WhatsApp and the Spread of Fake News

Abudigana Altahir

WhatsApp chat groups can be a fertile ground for misinformation & rumor mills to disseminate among older adults, this has been shown to a great extent during the Covid-19 Pandemic.

If you use the WhatsApp app, there is no doubt that you have received some iteration of these viral messages, asking you to do anything from taking part in a mass prayer to make COVID-19 go away to accusing certain people of committing deplorable acts without a shred of evidence.

Young people tend to be more critical of media and are more likely to question information sources due to higher technical literacy due to constant exposure. But there are older people whose first exposure to the monolith known as the internet is through WhatsApp, giving them a warped sense of detecting misinformation.

Many of these massively forwarded messages have been engineered specifically to go viral. Through the illusion of proximity to authority citing that they received this information from X who works at Y. As if it is carefully kept insider knowledge that is being siphoned off and passed to the receiver, even giving them a sense of duty to keep forwarding the message.

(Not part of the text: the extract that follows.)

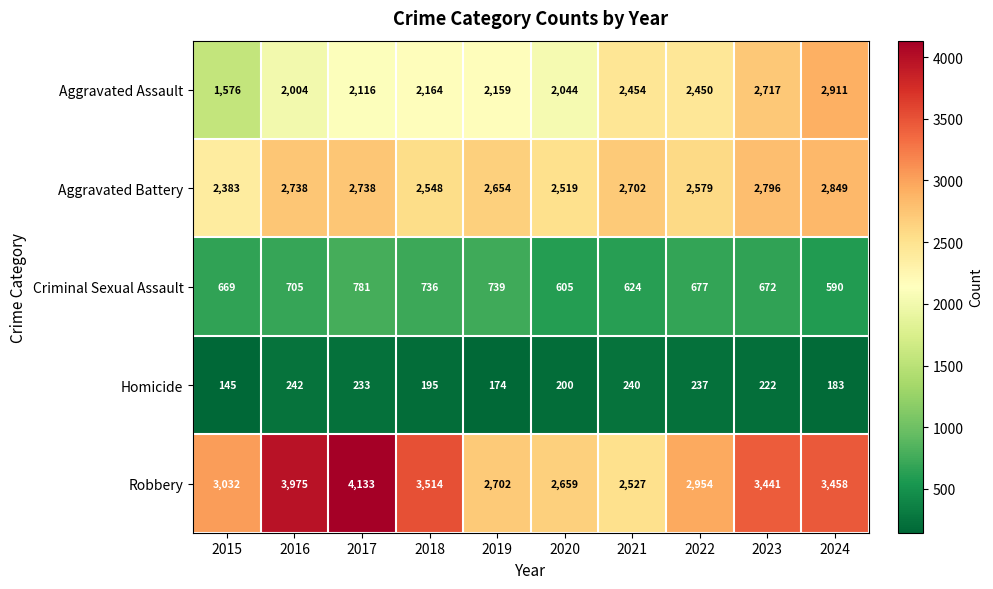

What is the difference between the highest and lowest values at 2018?

3319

If it is a doctor being referred to it is almost always a foreigner, for example, Asian or European, allowing it to be both believable and unverifiable due to distance. With credibility rooted in a sense of inferiority.

I believe the solution to this problem lies in the hands of the youth, we must take responsibility and create an eco-system where the older generations are more likely to discuss such Fake News with an open mind. This could be done through the SIFT method, which is:

  1. Stop.
  2. Investigate the source.
  3. Find better coverage.
  4. Trace claims, quotes, and media to the original context

And three steps for talking to loved ones:

  1. Evaluating if it’s worth engaging
  2. Not patronizing; creating a dialogue rather than a lecture
  3. Offering to trade information and sources.

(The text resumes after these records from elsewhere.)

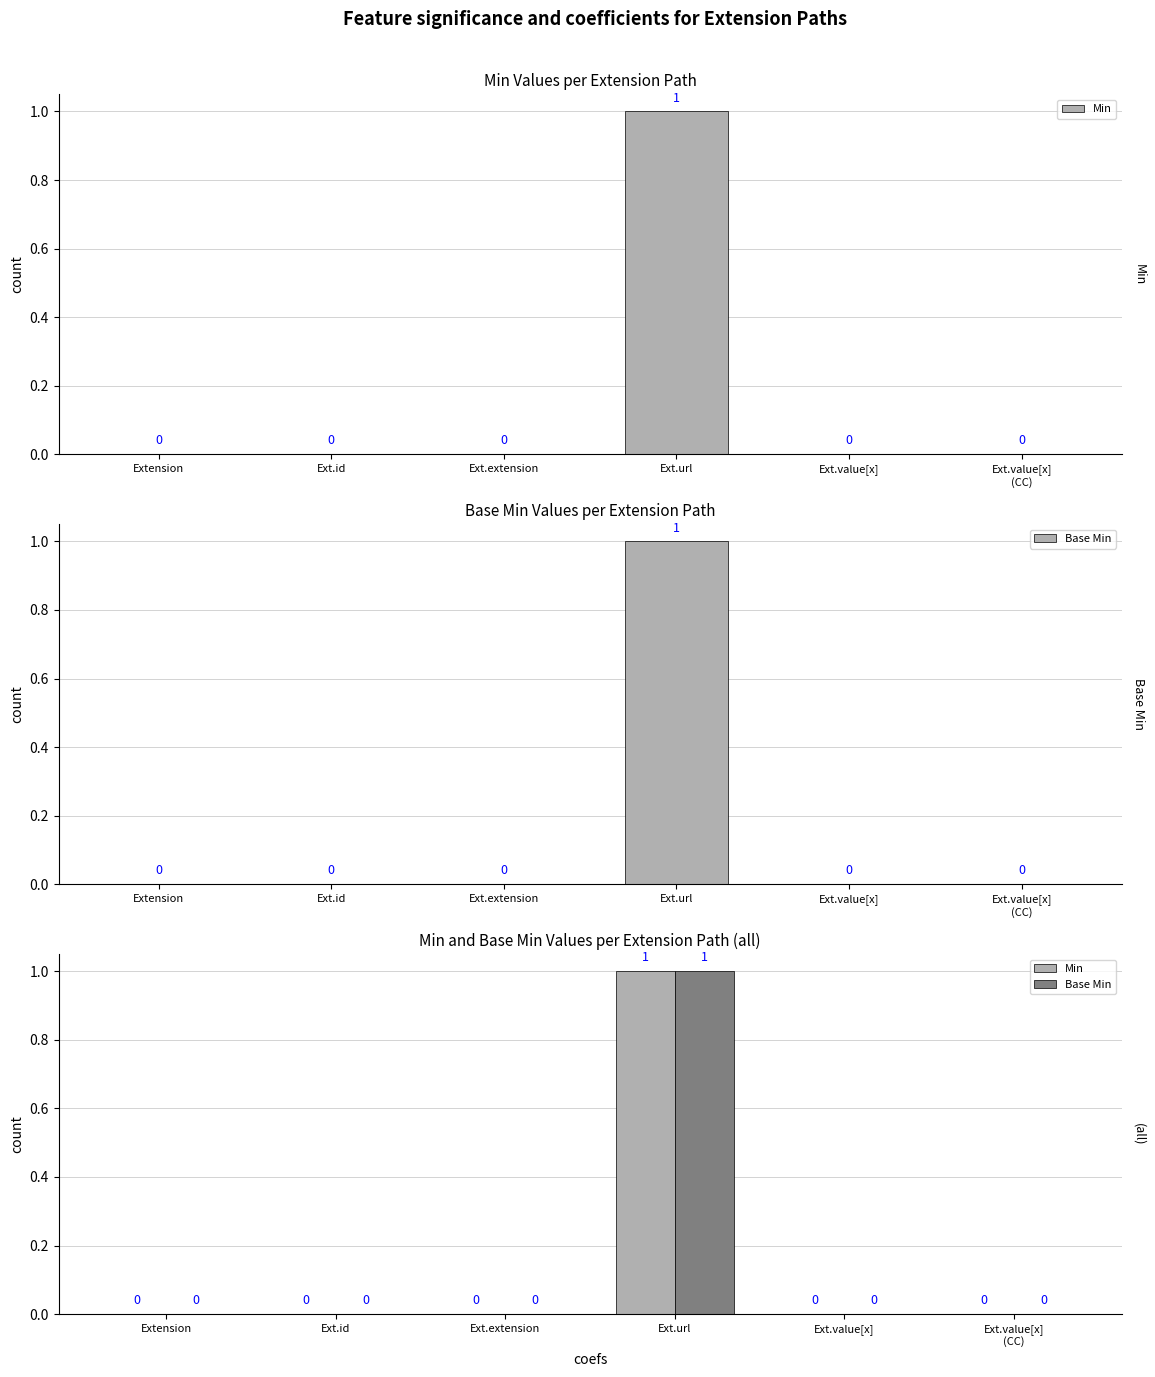

Reading left to right, list all the values displayed in this chart.

Min: 0	0	0	1	0	0
Base Min: 0	0	0	1	0	0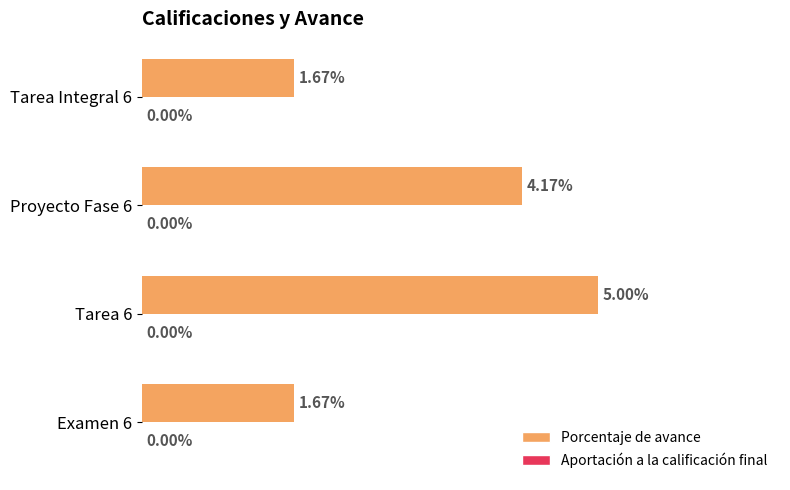

Which has a higher value, Examen 6 or Proyecto Fase 6?

Proyecto Fase 6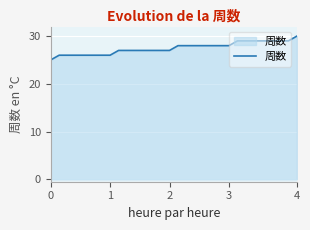

How many values are between 26 and 29?

28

Beyond the individual fights many of us are involved in, WhatsApp has taken steps to reduce message forwarding. As the messages are end-to-end (turned into secret code), it isn’t possible to analyze or fact-check their content, so under the new changes, once a single message has been forwarded more than five times, users will only be able to forward it on to a single talk/discussion at a time rather than five at once. This will slow the fast-forwarding of chain messages and hopefully encourage users to think more carefully about what they send onwards.

Improved digital literacy, especially in times of increased online presence and globalized fear and stress, is critical for physical and emotional wellbeing. This holds for both the worries of our elders and the worries of their children who are trying to keep them safe.